This is expected because, like we covered earlier, running the binary needs to match your CPU architecture.

More complex Dockerfile

In almost any real-world Dockerfile we need more complex things, like RUN instruction. This is an instruction which at build-time runs binaries.

This example asks Alpine’s package manager to install curl:

FROM --platform=linux/arm/v7 alpine
CMD ["/myapp"]
ADD myapp-arm /myapp
RUN apk add curl

We only added the RUN ..., and now building the image fails:

$ docker build -t joonas/myapp-arm .
...
Step 4/4 : RUN apk add curl
 ---> Running in b31128b76d15
standard_init_linux.go:211: exec user process caused "exec format error"
The command '/bin/sh -c apk add curl' returned a non-zero code: 1

This doesn’t work, because like our-built binary, also other binaries inside Alpine’s arm image, are of foreign architecture.

The road to solution

Two paths:

Build each arch image on a different, its native, CPU
Use tricks to cross-build on amd64

Most of us can’t afford (or don’t want) to set up a multi-arch cluster of Docker build servers, so what tricks we have at our disposal to cross-build on our existing architecture?

You may have heard of virtual machines.

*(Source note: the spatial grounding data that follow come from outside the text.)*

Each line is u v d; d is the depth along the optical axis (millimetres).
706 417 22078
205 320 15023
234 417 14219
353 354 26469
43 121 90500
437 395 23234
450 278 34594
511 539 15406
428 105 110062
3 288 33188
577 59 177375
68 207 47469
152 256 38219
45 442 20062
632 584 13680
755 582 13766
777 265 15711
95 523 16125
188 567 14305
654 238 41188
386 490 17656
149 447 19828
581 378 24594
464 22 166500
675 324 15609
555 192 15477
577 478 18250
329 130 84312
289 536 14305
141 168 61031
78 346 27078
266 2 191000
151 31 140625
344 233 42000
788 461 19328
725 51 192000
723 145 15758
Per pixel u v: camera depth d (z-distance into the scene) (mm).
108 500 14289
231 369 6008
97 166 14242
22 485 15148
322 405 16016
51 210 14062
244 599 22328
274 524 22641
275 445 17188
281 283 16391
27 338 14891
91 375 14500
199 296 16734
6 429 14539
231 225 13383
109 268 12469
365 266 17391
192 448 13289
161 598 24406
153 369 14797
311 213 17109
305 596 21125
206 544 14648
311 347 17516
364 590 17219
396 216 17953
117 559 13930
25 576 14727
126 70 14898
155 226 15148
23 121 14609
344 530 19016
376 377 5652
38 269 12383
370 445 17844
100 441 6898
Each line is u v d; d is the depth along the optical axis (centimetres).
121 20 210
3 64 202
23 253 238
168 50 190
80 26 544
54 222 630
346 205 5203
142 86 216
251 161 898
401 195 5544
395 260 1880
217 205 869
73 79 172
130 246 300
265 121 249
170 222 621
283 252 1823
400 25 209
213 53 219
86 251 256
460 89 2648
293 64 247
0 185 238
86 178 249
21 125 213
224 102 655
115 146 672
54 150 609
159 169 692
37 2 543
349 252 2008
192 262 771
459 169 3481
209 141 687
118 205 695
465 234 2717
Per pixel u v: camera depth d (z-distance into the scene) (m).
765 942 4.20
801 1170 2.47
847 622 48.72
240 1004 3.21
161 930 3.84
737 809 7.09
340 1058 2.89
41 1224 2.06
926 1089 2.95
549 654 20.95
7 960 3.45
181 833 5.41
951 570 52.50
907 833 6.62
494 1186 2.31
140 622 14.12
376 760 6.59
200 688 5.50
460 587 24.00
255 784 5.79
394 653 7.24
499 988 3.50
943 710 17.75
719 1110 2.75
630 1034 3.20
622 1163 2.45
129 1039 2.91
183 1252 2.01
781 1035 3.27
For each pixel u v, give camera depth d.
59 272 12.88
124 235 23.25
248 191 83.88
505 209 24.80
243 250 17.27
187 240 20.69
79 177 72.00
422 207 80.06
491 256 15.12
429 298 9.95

Virtual machines are a subcategory of emulators that choose to emulate the entire computer.

A popular solution for quite some time has been to use QEMU’s user space emulation to not emulate entire computer, but to only emulate foreign architecture processor on a Linux process level:

It’s basically a virtualized processor, but inside a single (user-space) process. It doesn’t have to virtualize full PC hardware - only the CPU and for only a “small distance” so that it can interact with things outside the process via traditional interfaces like kernel syscalls.

This is the basic premise of it. There have been variations to this basic approach, in increasing convenience order:

Add boilerplate to Dockerfile to enable shell-shim (to redirect shell-based process invocations to QEMU) and add QEMU inside your image (this doesn’t require config to host kernel)
- For example usage see this balena.io link
Self-installed QEMU & configured binfmt_misc
- For example usage see this balena.io link (same link as above)
Docker’s buildx
- Wraps the option 2 (= QEMU + binfmt_misc) with automation, but also does a bunch more

binfmt_misc is Linux kernel’s interface for communicating to kernel: “if you see an unsupported binary type that looks like X => use interpreter Y to indirectly execute it”.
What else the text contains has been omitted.